Here's the interesting thing: That's literally all that I remember. Nothing else specific from that trip—my most vivid memories are of later excursions, when I was a bit older and preferred going downriver solo in a large innertube—and I don't even recall how we got Mom back on the raft, though I know that we must have. Everything but those traumatic few seconds of seeing her dangling over the rapids from the tree branch is gone. But that image is so vivid that it could have happened yesterday.

Davies constructs his entire film around this phenomenon (though, again, it's more aggressively fragmentary in the initial Dad-dominated half). We see Mom sitting on the windowsill to wash the windows' outside panes, and her younger daughter watching from below, muttering "Please don't fall"; the moment has no narrative function, doesn't recur, is presumably just something that Davies never forgot (or perhaps it was relayed to him by a sister who never forgot). Not everything is strictly autobiographical, to be sure—Davies had nine siblings, and his father died when he was only six—but this is the rare movie that genuinely understands how the hippocampus works, privileging the ecstatic (all those sing-alongs) and the terrifying. I'm guessing that 1989 Me found it unsatisfying that Dad's outbursts often have no apparent cause, erupting from nowhere...but that's exactly how a small child would remember them, and the lack of any context makes his abuse feel less like pure miserabilism (because it's just one element among many, and always fleeting). On top of which, Davies here favors strikingly symmetrical compositions—parts of this look like kitchen-sink Wes Anderson, or maybe Roy Andersson with naturalistic makeup and set design. It's like a formalist, manic-depressive Radio Days, and for the entirety of "Distant Voices" I thought I was gonna swing all the way from "No thanks" to "Masterpiece!"

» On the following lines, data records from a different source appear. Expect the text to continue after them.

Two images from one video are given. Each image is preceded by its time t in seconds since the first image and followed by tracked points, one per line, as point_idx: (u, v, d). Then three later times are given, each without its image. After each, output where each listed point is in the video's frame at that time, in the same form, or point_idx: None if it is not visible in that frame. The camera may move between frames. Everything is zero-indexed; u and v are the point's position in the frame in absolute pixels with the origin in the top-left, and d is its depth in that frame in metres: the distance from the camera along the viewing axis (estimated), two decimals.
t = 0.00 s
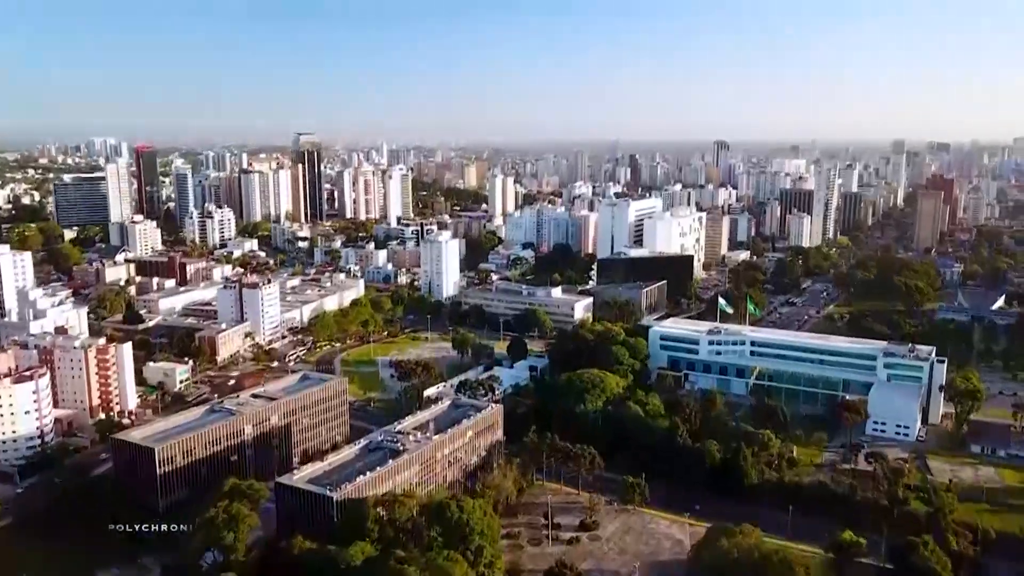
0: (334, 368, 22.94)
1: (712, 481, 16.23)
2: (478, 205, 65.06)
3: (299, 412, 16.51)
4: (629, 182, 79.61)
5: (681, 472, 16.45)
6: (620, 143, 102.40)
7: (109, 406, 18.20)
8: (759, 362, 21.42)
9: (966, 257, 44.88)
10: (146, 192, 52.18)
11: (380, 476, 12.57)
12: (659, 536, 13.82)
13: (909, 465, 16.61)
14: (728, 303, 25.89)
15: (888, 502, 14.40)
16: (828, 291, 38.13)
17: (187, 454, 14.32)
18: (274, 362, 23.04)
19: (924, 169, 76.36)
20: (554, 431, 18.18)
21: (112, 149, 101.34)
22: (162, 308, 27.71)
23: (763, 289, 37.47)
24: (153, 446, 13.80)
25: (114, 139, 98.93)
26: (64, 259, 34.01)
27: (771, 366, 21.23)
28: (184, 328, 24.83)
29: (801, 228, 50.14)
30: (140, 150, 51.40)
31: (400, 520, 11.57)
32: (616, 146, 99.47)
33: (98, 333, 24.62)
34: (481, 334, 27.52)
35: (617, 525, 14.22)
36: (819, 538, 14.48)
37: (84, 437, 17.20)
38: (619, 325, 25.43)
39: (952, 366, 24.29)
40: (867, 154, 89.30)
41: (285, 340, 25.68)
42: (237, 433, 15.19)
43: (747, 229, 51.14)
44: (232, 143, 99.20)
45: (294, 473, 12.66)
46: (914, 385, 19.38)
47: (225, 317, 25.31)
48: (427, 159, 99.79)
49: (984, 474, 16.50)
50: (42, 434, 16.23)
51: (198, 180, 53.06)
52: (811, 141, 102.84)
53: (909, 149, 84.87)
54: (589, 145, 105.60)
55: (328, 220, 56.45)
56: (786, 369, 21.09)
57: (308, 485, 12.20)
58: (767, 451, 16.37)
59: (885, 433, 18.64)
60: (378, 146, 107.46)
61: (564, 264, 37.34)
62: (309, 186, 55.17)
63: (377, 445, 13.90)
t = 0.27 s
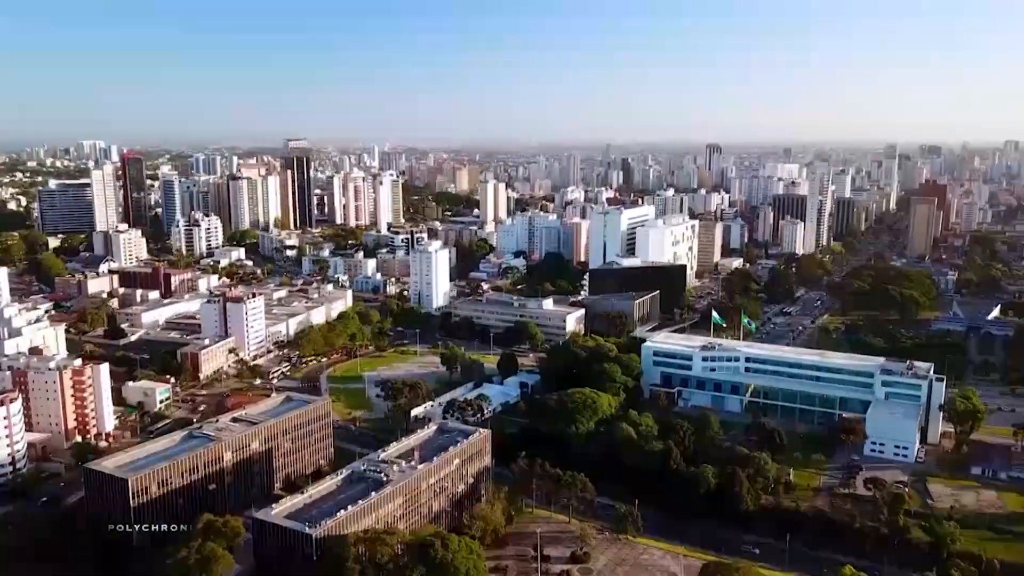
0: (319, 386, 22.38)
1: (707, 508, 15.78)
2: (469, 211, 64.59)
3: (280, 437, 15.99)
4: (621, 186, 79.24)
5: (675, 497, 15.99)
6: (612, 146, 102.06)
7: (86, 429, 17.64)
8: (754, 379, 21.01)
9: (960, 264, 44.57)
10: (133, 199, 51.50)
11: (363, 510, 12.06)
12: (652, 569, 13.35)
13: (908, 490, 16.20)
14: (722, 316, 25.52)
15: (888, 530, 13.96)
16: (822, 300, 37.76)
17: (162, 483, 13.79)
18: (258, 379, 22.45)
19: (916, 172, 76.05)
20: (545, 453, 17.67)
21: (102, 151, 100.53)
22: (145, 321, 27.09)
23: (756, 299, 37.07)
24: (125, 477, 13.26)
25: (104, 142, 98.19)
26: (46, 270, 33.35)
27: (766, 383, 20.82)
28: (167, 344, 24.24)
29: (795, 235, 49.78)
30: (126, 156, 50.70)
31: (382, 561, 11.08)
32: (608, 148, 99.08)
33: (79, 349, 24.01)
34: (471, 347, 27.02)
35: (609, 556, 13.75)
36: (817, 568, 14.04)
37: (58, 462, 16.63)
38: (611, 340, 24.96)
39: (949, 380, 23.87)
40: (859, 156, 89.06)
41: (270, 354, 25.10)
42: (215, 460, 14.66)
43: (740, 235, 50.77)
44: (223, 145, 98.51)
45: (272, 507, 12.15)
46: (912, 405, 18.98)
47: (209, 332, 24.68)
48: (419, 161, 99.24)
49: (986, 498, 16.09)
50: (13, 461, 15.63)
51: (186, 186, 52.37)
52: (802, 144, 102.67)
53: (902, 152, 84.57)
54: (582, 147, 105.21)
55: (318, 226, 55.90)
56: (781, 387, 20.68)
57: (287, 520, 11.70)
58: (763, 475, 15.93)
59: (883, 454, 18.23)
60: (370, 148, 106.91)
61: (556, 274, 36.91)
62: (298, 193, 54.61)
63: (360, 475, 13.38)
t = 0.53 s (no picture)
0: (310, 403, 21.83)
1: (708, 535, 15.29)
2: (465, 216, 64.05)
3: (266, 462, 15.48)
4: (618, 189, 78.82)
5: (673, 524, 15.49)
6: (609, 149, 101.54)
7: (67, 452, 17.14)
8: (753, 397, 20.55)
9: (960, 272, 44.09)
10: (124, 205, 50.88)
11: (349, 546, 11.55)
12: None
13: (914, 516, 15.72)
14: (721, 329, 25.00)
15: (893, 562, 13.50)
16: (822, 309, 37.27)
17: (141, 514, 13.26)
18: (247, 395, 21.91)
19: (914, 176, 75.53)
20: (540, 476, 17.16)
21: (98, 153, 100.10)
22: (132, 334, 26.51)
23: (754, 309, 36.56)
24: (101, 509, 12.75)
25: (99, 145, 97.62)
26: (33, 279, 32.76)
27: (766, 401, 20.37)
28: (154, 360, 23.69)
29: (793, 241, 49.31)
30: (118, 162, 50.09)
31: None
32: (605, 151, 98.59)
33: (63, 364, 23.47)
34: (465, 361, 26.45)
35: None
36: None
37: (37, 488, 16.11)
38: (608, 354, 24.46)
39: (953, 396, 23.35)
40: (856, 158, 88.53)
41: (260, 369, 24.57)
42: (197, 488, 14.15)
43: (738, 242, 50.26)
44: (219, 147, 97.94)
45: (253, 543, 11.64)
46: (916, 425, 18.53)
47: (196, 348, 24.08)
48: (415, 163, 98.70)
49: (994, 524, 15.62)
50: None
51: (180, 192, 51.81)
52: (799, 146, 102.29)
53: (900, 155, 84.05)
54: (579, 149, 104.65)
55: (312, 232, 55.36)
56: (782, 405, 20.22)
57: (269, 558, 11.20)
58: (765, 500, 15.44)
59: (887, 476, 17.76)
60: (365, 150, 106.31)
61: (552, 283, 36.45)
62: (292, 199, 54.12)
63: (347, 507, 12.87)
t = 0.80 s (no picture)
0: (302, 421, 21.30)
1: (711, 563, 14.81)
2: (464, 221, 63.51)
3: (253, 487, 14.97)
4: (618, 193, 78.29)
5: (675, 552, 15.00)
6: (608, 152, 100.98)
7: (50, 475, 16.65)
8: (757, 415, 20.06)
9: (964, 279, 43.52)
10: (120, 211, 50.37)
11: None
12: None
13: (925, 543, 15.20)
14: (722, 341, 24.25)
15: None
16: (825, 318, 36.75)
17: (121, 546, 12.72)
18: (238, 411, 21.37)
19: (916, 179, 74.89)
20: (538, 499, 16.62)
21: (97, 156, 99.77)
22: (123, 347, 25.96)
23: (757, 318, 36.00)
24: (80, 542, 12.22)
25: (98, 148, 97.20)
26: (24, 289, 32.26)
27: (769, 419, 19.87)
28: (144, 374, 23.17)
29: (795, 248, 48.77)
30: (113, 167, 49.60)
31: None
32: (605, 155, 98.06)
33: (51, 379, 22.94)
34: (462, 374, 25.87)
35: None
36: None
37: (18, 513, 15.61)
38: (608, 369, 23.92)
39: (961, 412, 22.83)
40: (858, 160, 87.90)
41: (253, 384, 24.04)
42: (182, 517, 13.63)
43: (739, 248, 49.70)
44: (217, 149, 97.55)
45: None
46: (924, 446, 18.05)
47: (187, 362, 23.51)
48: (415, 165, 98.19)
49: (1006, 550, 15.11)
50: None
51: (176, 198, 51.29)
52: (800, 148, 101.69)
53: (902, 158, 83.39)
54: (579, 152, 104.16)
55: (310, 238, 54.83)
56: (786, 423, 19.73)
57: None
58: (769, 526, 14.94)
59: (895, 499, 17.25)
60: (365, 153, 105.84)
61: (551, 292, 35.94)
62: (289, 205, 53.61)
63: (336, 539, 12.35)
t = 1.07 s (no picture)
0: (298, 435, 20.83)
1: None
2: (466, 226, 63.04)
3: (245, 509, 14.52)
4: (622, 195, 77.81)
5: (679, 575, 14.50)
6: (612, 155, 100.45)
7: (38, 493, 16.23)
8: (764, 430, 19.56)
9: (972, 286, 42.89)
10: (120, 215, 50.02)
11: None
12: None
13: (938, 567, 14.70)
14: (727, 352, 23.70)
15: None
16: (832, 326, 36.22)
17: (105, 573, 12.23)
18: (233, 424, 20.92)
19: (924, 182, 74.11)
20: (540, 518, 16.13)
21: (101, 159, 99.75)
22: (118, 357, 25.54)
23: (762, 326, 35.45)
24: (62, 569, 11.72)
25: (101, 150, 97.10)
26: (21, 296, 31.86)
27: (777, 435, 19.38)
28: (139, 386, 22.74)
29: (800, 253, 48.22)
30: (114, 171, 49.27)
31: None
32: (609, 157, 97.52)
33: (43, 390, 22.52)
34: (462, 386, 25.34)
35: None
36: None
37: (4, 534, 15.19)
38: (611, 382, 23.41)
39: (972, 427, 22.29)
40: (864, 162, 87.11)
41: (249, 396, 23.59)
42: (169, 541, 13.15)
43: (744, 254, 49.14)
44: (221, 151, 97.32)
45: None
46: (937, 463, 17.54)
47: (182, 373, 23.04)
48: (418, 167, 97.78)
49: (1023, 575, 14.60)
50: None
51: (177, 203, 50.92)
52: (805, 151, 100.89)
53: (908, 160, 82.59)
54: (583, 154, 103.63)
55: (311, 243, 54.45)
56: (794, 438, 19.23)
57: None
58: (778, 550, 14.43)
59: (906, 520, 16.73)
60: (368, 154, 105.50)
61: (553, 299, 35.49)
62: (291, 209, 53.22)
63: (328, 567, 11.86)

"Still Lives" didn't wow me nearly as much. Another comparison springs to mind: The Tree of Life, which I adore early on when it's a jumble of free-floating images set to music but find less thrilling (though still mostly absorbing) as a family narrative gradually emerges. There isn't a story per se in this film's back half, but it does shift into chronological order (mostly) and start focusing on a succession of major life events: weddings, births, baptisms, etc. Also, Davies' singular approach for "Distant Voices" doesn't really allow for traditional character development—not a problem in that section, but it means that we don't have a strong sense of the three siblings once they move front and center. (I feel like I know Eileen's friends better than I do Eileen, Maisie or Tony, though that might just be because Debi Jones, as Micky, comes across like a young British Vivian Vance.) There are fewer distinctive flourishes like the early shot in which we hear the kids coming down the stairs for breakfast while looking at an empty staircase, and the life-goes-on ending feels a bit anticlimactic. All in all, though, I appreciated this orders of magnitude more than I did in 1989, and am happy to no longer think of it—even with a "too long ago to be certain" asterisk—as my least favorite Davies.

* ANAL-RETENTIVE TITLE CORNER: Unique case here, with the first half of the title appearing at the outset and the second half showing up mid-film, as if two lengthy shorts—"Distant Voices" and "Still Lives"—have been spliced together. [LATER: Apparently that is in fact the case.] I think at one point, many years ago, I used Distant Voices/Still Lives, and just now considered switching to a pipe: Distant Voices | Still Lives. That seems most accurate, really, but consistency would then demand that I call Joe's 2004 feature Tropical Malady | A Spirit's Path. Plus the original one-sheet employs a comma in its fine print, and that's generally my default when there's any ambiguity onscreen. So a comma it is.